Provided text:
There are a couple of obvious [**] early alarm bells: the paper is not peer-reviewed, and Cannarella and Spechler are studying for PhDs neither in the epidemiology department nor the digital cultures department. They are mechanical and aeronautical engineers. Working entirely outside your discipline doesn’t necessarily disqualify you from doing good work… but it makes the need for review by someone who does know the discipline even more important than usual.

The global headlines are based on our stupid typo

But what does it say? Well, the paper does make the claim reported in the Daily Mail, on page 6 of the full document:

Extrapolating the best fit into the future shows that Facebook is expected to undergo rapid decline in the upcoming years, shrinking to 20% of its maximum size by December 2014.

Unfortunately, this claim is solely due to the paper not undergoing peer review, or apparently proof-reading, before being made publicly available. Page 7 says:

Extrapolating the best fit model into the future suggests that Facebook will undergo a rapid decline in the coming years, losing 80% of its peak user base between 2015 and 2017.

This second conclusion fits with the charts and data presented in the paper. So nobody at all is actually predicting the 80% decline by December 2014; the journalists reporting on it are gibbering halfwits, and the writers are monumentally half-arsed for failing to spot such a basic and disastrous mistake in such a short piece of work.

But also, the premise of what we’re doing is stupid

What about the “losing 80% of peak user base by 2017″ conclusion, then? This is indeed what the authors’ model predicts.

Unfortunately, the authors’ model is not entirely robust.

My TL:DR summary of the paper’s methodology is “we modelled MySpace’s growth and decline against the number of Google searches for MySpace, and then applied the same model to the number of Google searches for Facebook”.

If you think this is a ridiculous way of doing things, given the niche, geographically and age-group limited status of MySpace versus the universality of Facebook, and given the different corporate natures of the two organisations, you are correct.

Recorded information:

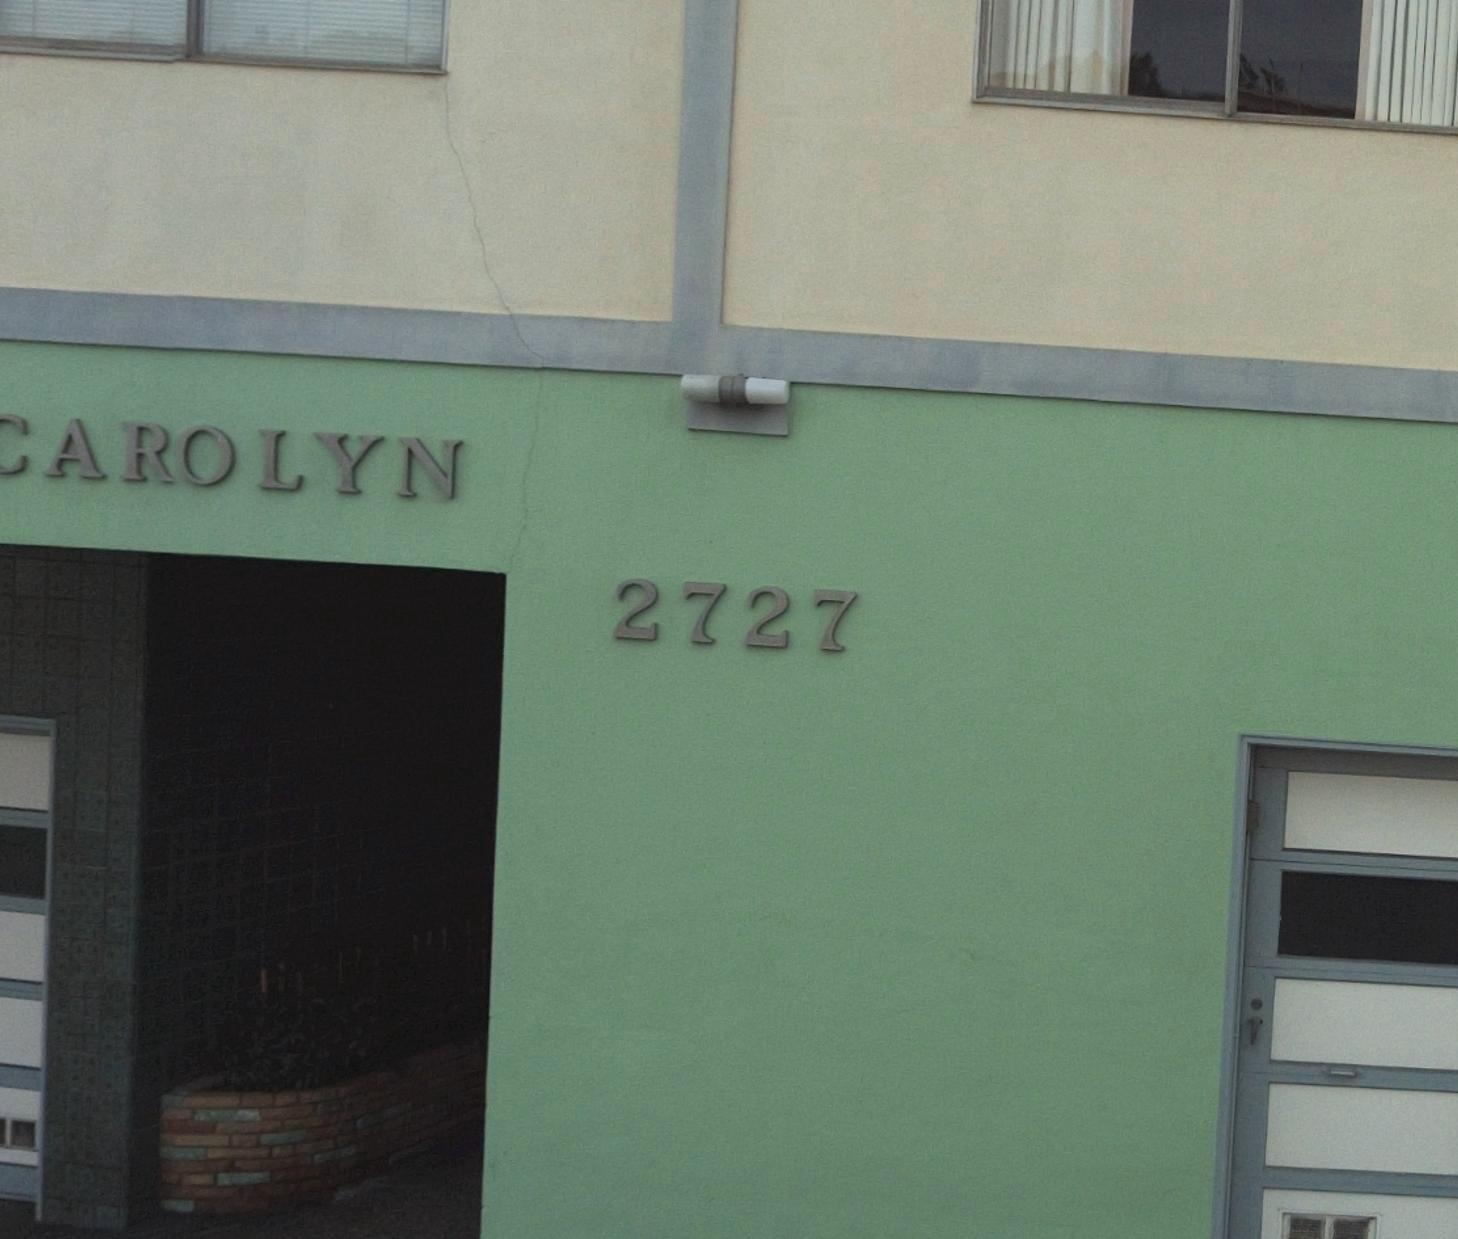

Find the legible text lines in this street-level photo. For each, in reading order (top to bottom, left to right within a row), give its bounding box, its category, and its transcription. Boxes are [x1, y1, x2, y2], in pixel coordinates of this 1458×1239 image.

Job 1: In the critique of the Facebook decline paper, why does the writer say that nobody is actually predicting an 80% decline by December 2014? Answer in one to three sentences.
Job 2: Proceed with the critique of the Facebook decline paper from the point where it stops.

Exercise result 1: The December 2014 claim on page 6 is a mistake that got through because the paper had no peer review or proofreading. Page 7 instead says Facebook will lose 80% of its peak user base between 2015 and 2017, and that conclusion fits the charts and data in the paper.

Exercise result 2:
There is an excellent piece in The Week which covers these flaws in the paper’s central conceit very well (keywords: no Murdoch; profitable; less spam; universal; vast corporate cash war chest).

But also also, we’ve completely juked the stats

However, if the models line up, then – subject to critiquing the assumptions – there might be something of value in the paper, right? Well, no. This is where things move from “hmm, I’m not sure this fits with existing research on epidemiology or social networking” to “oh, go and stick your heads in a fire”.

The model used is not actually the SIR model. It is a model called irSIR, which the authors have invented (page 3). They have used this because the SIR model doesn’t work. They don’t cite any epidemiology research when justifying their irSIR model, just a “common-sense” theory about how social network users behave, coupled with a couple of descriptive papers about online network usage.

They don’t use any of the work on social ties that digital cultures theorists have spent the last 20 years developing. Nor do they use any of the work on epidemiology beyond the SIR model as detailed in first-year undergraduate classes. Because hell, where would be the fun in that?

Strangely enough, the model they have custom-built to fit their data on MySpace’s decline fits their data on MySpace’s decline almost perfectly.

However, there’s a new problem. The decline thesis doesn’t really fit the data on Google searches for ‘Facebook’, which remain at 2011 levels and don’t show much of a declining trend at all (the dotted bit is Google’s projection; feel free to ignore everything after January 2014 if you’re sceptical):
facebook_google_trends

The authors get past this problem in a way that is truly ingenious: despite not having any evidence that the increase in October 2012 is fake, they scale back all post-October data by 0.8x. As a result, they end up with this beautiful chart, which not only matches the shape of the MySpace curve, but does so over a similar time period and is even steeper:
facebook_curve_rigged

Strangely enough, following the modification to make their data on Facebook line up almost exactly with the data on MySpace, the projected decline for Facebook lines up almost exactly with the recorded decline for MySpace.

In short, this paper is incredibly sloppy, is based on a flawed premise, and only works because the data has been tortured until it confessed.

If the authors apply the same principles to mechanical and aeronautical engineering that they apply to social media uptake, then I’d be fucking reluctant to get in a plane that either of them had had anything to do with.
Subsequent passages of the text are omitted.